Second, Lyra was gay and this, for Bob, is a tragedy on the same level as her murder:

her death was tragic because of the life she led. It is an undoubted fact that her lifestyle was in accord with what the Bible refers to as unnatural perversions (see Romans 1 v 24-28). Moreover, we read in 1st Cor. 6 v 9-10 that people who engage in this kind of activity “will not inherit the kingdom of God”. If we don’t inherit the kingdom of God when we die then there is only one other place we can go, and that fate is too horrible to bear thinking about. I don’t know if Lyra McKee repented of her lifestyle before she died; I truly hope she did – God is merciful to all who truly repent of their sins and accept Jesus Christ as their personal Saviour.

In 1st Cor. 6 v 11 we are told of people who formerly engaged in all manner of perversions being transformed by God’s power.

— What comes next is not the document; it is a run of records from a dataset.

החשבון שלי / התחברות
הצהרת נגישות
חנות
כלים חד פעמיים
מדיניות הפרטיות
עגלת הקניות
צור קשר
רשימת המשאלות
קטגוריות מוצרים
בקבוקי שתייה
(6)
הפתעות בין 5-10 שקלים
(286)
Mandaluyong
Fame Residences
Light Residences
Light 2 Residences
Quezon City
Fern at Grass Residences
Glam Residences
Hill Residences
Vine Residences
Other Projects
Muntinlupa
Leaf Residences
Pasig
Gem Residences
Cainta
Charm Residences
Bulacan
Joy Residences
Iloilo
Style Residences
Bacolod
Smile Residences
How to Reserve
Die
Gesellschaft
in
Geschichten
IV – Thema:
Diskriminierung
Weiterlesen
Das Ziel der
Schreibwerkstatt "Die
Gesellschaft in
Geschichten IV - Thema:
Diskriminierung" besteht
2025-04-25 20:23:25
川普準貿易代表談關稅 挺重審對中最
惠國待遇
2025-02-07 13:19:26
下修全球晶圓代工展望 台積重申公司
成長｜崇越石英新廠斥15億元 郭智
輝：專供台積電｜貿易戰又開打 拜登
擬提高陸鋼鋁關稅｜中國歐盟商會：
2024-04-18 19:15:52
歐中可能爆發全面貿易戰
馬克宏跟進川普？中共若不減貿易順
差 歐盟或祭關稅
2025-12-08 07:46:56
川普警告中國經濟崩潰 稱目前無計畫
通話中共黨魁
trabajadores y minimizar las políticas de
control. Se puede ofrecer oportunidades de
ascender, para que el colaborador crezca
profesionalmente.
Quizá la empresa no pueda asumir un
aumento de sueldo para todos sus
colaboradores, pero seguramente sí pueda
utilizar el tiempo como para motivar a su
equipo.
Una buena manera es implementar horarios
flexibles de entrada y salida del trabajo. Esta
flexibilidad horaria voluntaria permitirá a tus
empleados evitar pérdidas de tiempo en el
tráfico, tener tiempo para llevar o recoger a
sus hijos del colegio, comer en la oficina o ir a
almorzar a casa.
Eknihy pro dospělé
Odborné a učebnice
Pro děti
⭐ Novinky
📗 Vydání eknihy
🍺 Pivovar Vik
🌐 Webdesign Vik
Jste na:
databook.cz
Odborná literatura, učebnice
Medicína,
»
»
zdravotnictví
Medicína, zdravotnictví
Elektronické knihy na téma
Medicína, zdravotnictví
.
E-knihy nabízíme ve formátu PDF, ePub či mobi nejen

It is my sincere wish that McKee came to experience the joy and forgiveness from God that comes from knowing Christ.

Finally, let us remember, that although God is merciful to those who repent and accept Christ, the day of Grace does not last forever. Anyone who is involved in a sinful lifestyle is gambling with their souls, and could be called to the judgement seat of Christ at a moment’s notice.

You’ll note, I’m sure –

  • the condescension and judgement implicit in buzzwords like ‘lifestyle’, ‘sinful’, ‘unnatural’, ‘perversion’; 
  • empty evangelical cliches such as ‘repentance’, ‘knowing Christ’, ‘merciful’, ‘joy and forgiveness’;
  • how ‘the Kingdom of God’, which Jesus and Paul predicted was coming to the Earth in the first century, is conflated with the much later but equally muddle-headed concept of Heaven;
  • how all of this sneakily condemns not only Lyra McKee but all gay people, as well as those who have had the good sense to avoid or ditch the Jesus scam.

This callous, superficial and ever so ‘umble twaddle is what passes for the ‘gospel’ in the Christian bubble these days. Yes, Lyra’s death was terrible and wasteful, but not because a non-existent deity regarded her life as precious,  and certainly not because she was gay.

What I find really tragic is that there are still millions of people like Bob, who think magic salvation spells and empty promises about ‘eternal life’ are what make life meaningful.